Il bosco è così. Dà l’illusione di essere fermo e invece si muove. Cammina, ma così lentamente e astutamente da lasciarci per lungo tempo inconsapevoli di quel suo immenso e incontrastato avanzare.
E, ancora:
La proprietà di un bosco è in realtà un possesso ben strano. Si posseggono gli alberi, le foglie, il suolo e le rocce qua e là affioranti ma il bosco nel suo complesso no: non si possiede pienamente.
Che sia il bosco a guadagnarsi la scena, passando da generico fondale ambientativo a oggetto del contendere, non è irrilevante: nel suo guardare alla montagna a partire dal bosco Melchiorre fa scattare lo scarto dell’inquadratura che rivela il fatto che oggi più che mai (oltre che parco giochi per prestazioni muscolari) la montagna è, sostanzialmente, periferia; una periferia che, spente le luci dell’epica delle vette (o delle catastrofi periodiche), necessita di essere letta senza semplificazioni, poiché è terra assai faticosa (e l’indifferenza nei confronti della complessità, tra l’altro, finisce spesso per essere legata da un nesso causale alle catastrofi di cui sopra).

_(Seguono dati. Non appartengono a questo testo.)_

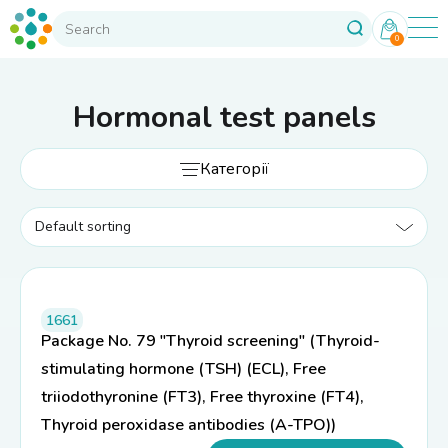
0
Hormonal test panels
Категорії
1661
Package No. 79 "Thyroid screening" (Thyroid-
stimulating hormone (TSH) (ECL), Free
triiodothyronine (FT3), Free thyroxine (FT4),
Thyroid peroxidase antibodies (A-TPO))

«Il fatto è questo», precisai. «Alcune persone, come lei, hanno confidenza con il mondo intero, il che è possibile soltanto per chi viva altrove che in montagna, e dunque per chi soddisfi la propria vita altrove che in montagna. E sono queste persone che hanno confidenza con il mondo intero a convincersi che le montagne, i boschi e i montanari siano specchio di virtù. Il che, se posso, non è vero. E inoltre, in questo genere di convincimenti, vi è pure, a mio giudizio, un soggiacente pensiero discriminatorio. Quale? Questo: che la virtù che si vorrebbe albergasse in montagna trova le proprie ragioni nel presupposto che la montagna sia arretrata e che conservi, perciò, qualcosa di più genuino, di più autentico e, appunto, di virtuoso. Ma queste cosiddette virtù, lo ripeto, presuppongono l’idea discriminatoria di un’arretratezza della montagna. Io non contesto minimamente che la montagna sia arretrata, e capisco bene che un simile pensiero torni comodo, oggigiorno, per coltivare la prospettiva di un futuro rigenerato da virtù compatibili con quelle che si è certi di poter trovare tra i boschi, le montagne e i montanari; ma non giudico poi così rispettoso ed egualitario questo stesso pensiero”.

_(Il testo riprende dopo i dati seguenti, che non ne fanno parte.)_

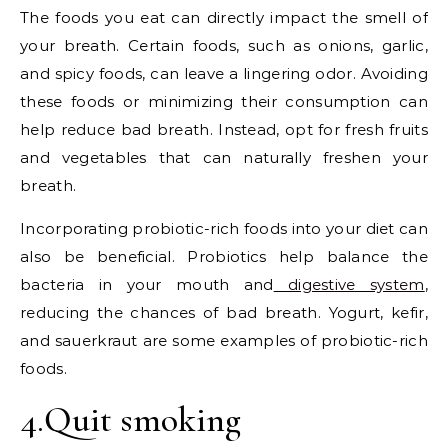
The foods you eat can directly impact the smell of
your breath. Certain foods, such as onions, garlic,
and spicy foods, can leave a lingering odor. Avoiding
these foods or minimizing their consumption can
help reduce bad breath. Instead, opt for fresh fruits
and vegetables that can naturally freshen your
breath.
Incorporating probiotic-rich foods into your diet can
also be beneficial. Probiotics help balance the
bacteria in your mouth and
digestive system
,
reducing the chances of bad breath. Yogurt, kefir,
and sauerkraut are some examples of probiotic-rich
foods.
4.Quit smoking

Infine, c’è la terza locuzione del dove: quella della proiezione, ovvero quella che apre alla possibilità di un oltre. E qui ci vuole qualcosa che scardini davvero il bradisismo sociale della comunità di montagna, mondo nel quale il potere è tutto (ancora) al maschile; perché l’uomo che fa? Lavora. Con cosa ragiona, con cosa misura la sua vita? Con il lavoro. E con la donna è, sempre, giudicante, perché percepisce la capacità che la donna ha di sconvolgere, di portare fuori dal mazzo chi ceda alla malia (da lei implicitamente suggerita) di guardare oltre.
Bisogna aspettare oltre centocinquanta pagine perché – al di là della vecchia serva, più carattere che personaggio – compaia dentro questo romanzo una donna. Inevitabile che, quando questo accade, lo faccia con una forza in grado di sparigliare dalle fondamenta, sfidando il genius loci a mettere in chiaro le sue ombre: l’atto di entrare in una casa abbandonata e di posare uno sguardo presente su ciò che vi è stato abbandonato è profondamente sovversivo, poiché fondato sulla necessità di andare.

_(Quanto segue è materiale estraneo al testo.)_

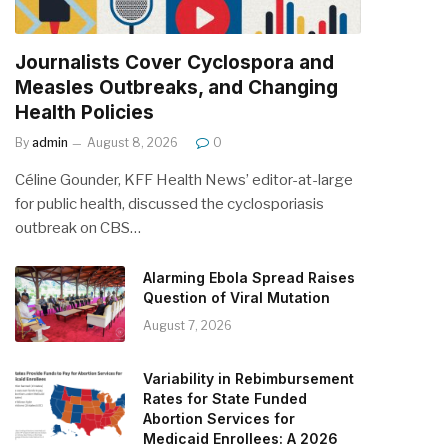
Journalists Cover Cyclospora and
Measles Outbreaks, and Changing
Health Policies
By
admin
August 8, 2026
0
Céline Gounder, KFF Health News’ editor-at-large
for public health, discussed the cyclosporiasis
outbreak on CBS…
Alarming Ebola Spread Raises
Question of Viral Mutation
August 7, 2026
Variability in Rebimbursement
Rates for State Funded
Abortion Services for
Medicaid Enrollees: A 2026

La donna è Pandora: apre la scatola, rivela le storture (il patriarcato), pensa diverso, è spesso (anche per questo) costretta alla fuga, ma in questa fuga riafferma la propria capacità di muoversi tra dimensioni comunicanti, non è statica ma fluida (quasi, si direbbe, acquatica). Ed è attraverso di lei che il presente può essere rifondato: con una scelta di contaminazione. Un rischio antico, un rischio umano.